** RECORDS SUPPLIED follows **

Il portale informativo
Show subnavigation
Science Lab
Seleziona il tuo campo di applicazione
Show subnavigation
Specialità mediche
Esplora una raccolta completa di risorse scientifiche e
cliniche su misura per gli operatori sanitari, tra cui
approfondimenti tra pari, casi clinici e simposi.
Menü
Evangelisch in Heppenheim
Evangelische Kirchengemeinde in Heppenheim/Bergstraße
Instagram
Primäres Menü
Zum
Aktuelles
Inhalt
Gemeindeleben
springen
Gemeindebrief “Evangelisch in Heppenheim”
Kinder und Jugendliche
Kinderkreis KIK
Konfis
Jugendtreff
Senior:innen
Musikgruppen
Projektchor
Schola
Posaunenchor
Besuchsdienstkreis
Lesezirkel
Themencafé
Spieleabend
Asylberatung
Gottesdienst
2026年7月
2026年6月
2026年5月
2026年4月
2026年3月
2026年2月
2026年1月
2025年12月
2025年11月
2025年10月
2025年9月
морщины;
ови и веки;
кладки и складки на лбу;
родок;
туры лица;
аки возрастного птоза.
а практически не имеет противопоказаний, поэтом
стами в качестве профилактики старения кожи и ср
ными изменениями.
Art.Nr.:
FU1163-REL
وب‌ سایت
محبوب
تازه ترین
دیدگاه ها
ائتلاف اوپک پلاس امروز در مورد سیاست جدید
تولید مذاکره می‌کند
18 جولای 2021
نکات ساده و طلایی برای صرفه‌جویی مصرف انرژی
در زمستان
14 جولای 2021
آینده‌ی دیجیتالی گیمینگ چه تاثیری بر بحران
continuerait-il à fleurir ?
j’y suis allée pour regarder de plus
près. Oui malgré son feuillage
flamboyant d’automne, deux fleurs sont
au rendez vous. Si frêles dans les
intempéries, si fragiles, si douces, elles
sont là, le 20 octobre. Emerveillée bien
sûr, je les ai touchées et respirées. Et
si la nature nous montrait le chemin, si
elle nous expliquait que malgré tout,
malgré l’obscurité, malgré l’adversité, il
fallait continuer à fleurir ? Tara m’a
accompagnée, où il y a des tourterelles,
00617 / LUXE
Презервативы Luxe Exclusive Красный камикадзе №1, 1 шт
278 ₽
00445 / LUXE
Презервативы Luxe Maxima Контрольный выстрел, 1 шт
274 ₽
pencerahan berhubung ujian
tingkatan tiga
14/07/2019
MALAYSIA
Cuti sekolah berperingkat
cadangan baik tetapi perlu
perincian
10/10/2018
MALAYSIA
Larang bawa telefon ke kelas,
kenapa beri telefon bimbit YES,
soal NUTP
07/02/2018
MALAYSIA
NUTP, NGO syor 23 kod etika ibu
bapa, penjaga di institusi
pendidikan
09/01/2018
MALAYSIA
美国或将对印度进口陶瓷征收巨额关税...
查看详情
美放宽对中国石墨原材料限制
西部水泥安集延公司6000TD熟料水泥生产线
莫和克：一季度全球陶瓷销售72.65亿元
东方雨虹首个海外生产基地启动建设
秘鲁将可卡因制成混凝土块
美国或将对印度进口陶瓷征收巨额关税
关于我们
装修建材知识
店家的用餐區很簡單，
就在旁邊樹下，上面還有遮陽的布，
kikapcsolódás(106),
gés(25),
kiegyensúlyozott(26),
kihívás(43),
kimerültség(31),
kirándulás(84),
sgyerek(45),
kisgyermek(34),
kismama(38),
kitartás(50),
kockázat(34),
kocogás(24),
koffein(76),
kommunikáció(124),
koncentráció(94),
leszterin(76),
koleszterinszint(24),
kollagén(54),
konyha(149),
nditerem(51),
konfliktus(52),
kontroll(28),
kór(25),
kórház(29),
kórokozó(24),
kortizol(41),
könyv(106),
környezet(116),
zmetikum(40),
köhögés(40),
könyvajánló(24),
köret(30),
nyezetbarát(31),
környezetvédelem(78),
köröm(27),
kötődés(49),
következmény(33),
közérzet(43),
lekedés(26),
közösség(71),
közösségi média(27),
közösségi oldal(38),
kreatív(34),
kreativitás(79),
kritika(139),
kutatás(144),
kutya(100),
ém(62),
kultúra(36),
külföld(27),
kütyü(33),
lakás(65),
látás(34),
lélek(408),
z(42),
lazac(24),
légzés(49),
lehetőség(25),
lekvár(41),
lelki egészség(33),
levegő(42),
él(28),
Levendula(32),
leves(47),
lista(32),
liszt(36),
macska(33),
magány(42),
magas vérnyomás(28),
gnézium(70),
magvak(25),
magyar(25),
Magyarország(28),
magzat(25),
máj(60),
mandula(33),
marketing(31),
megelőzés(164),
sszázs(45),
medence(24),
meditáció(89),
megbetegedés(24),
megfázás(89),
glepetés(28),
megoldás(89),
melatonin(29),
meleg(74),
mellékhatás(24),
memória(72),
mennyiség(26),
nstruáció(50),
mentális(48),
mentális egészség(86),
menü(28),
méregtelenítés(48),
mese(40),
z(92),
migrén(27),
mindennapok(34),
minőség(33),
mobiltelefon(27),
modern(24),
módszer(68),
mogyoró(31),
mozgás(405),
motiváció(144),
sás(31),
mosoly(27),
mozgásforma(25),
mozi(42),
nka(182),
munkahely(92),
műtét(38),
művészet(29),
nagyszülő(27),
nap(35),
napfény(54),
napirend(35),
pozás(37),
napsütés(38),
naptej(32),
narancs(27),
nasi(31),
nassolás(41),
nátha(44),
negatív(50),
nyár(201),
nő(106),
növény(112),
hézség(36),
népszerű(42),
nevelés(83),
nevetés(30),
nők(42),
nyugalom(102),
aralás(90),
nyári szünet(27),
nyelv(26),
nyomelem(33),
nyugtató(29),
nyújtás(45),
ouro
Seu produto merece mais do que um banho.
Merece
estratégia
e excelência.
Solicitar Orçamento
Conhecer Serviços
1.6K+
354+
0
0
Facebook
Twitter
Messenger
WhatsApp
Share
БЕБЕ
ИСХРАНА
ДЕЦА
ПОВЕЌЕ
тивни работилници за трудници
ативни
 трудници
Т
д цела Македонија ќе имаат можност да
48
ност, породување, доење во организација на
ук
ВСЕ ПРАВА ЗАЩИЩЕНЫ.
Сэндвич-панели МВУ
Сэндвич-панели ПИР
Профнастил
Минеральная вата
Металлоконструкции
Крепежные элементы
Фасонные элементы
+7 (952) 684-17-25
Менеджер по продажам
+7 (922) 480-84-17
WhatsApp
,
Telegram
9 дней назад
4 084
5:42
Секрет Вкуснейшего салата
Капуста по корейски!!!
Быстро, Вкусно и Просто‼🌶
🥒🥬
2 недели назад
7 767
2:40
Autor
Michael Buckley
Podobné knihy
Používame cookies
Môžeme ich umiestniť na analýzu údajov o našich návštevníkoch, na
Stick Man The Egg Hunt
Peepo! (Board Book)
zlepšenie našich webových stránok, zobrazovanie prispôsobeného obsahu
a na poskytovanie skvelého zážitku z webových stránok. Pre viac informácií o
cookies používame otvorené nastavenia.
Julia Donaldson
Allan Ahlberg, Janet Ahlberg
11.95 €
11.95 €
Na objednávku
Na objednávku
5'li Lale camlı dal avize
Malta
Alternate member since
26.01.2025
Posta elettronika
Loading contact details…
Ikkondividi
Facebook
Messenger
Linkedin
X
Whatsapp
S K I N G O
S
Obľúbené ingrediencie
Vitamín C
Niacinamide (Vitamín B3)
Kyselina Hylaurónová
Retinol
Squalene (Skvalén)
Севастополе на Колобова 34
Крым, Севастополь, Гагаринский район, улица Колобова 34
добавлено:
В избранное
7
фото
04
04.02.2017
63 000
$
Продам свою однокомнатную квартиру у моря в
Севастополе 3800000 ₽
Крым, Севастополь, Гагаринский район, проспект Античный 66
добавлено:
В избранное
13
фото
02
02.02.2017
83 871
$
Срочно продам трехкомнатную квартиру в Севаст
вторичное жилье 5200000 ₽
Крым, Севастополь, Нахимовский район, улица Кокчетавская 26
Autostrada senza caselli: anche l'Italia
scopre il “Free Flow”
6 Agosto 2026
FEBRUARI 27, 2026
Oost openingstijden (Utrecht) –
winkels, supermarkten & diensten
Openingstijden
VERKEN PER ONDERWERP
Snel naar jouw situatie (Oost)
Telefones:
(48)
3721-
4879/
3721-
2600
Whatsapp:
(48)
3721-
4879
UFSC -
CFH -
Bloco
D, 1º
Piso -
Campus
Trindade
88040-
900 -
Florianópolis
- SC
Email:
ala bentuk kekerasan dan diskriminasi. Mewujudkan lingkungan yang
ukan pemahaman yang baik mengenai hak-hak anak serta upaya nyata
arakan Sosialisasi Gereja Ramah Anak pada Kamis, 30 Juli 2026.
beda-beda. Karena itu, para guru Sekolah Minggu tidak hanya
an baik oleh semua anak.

** End of RECORDS SUPPLIED **

> ASSIGNMENT
Please write out, exactly as they appear, the lines from the one containing "ukan pemahaman yang" through the last line of the records above, and nothing more.

> WRITTEN ANSWER
ukan pemahaman yang baik mengenai hak-hak anak serta upaya nyata
arakan Sosialisasi Gereja Ramah Anak pada Kamis, 30 Juli 2026.
beda-beda. Karena itu, para guru Sekolah Minggu tidak hanya
an baik oleh semua anak.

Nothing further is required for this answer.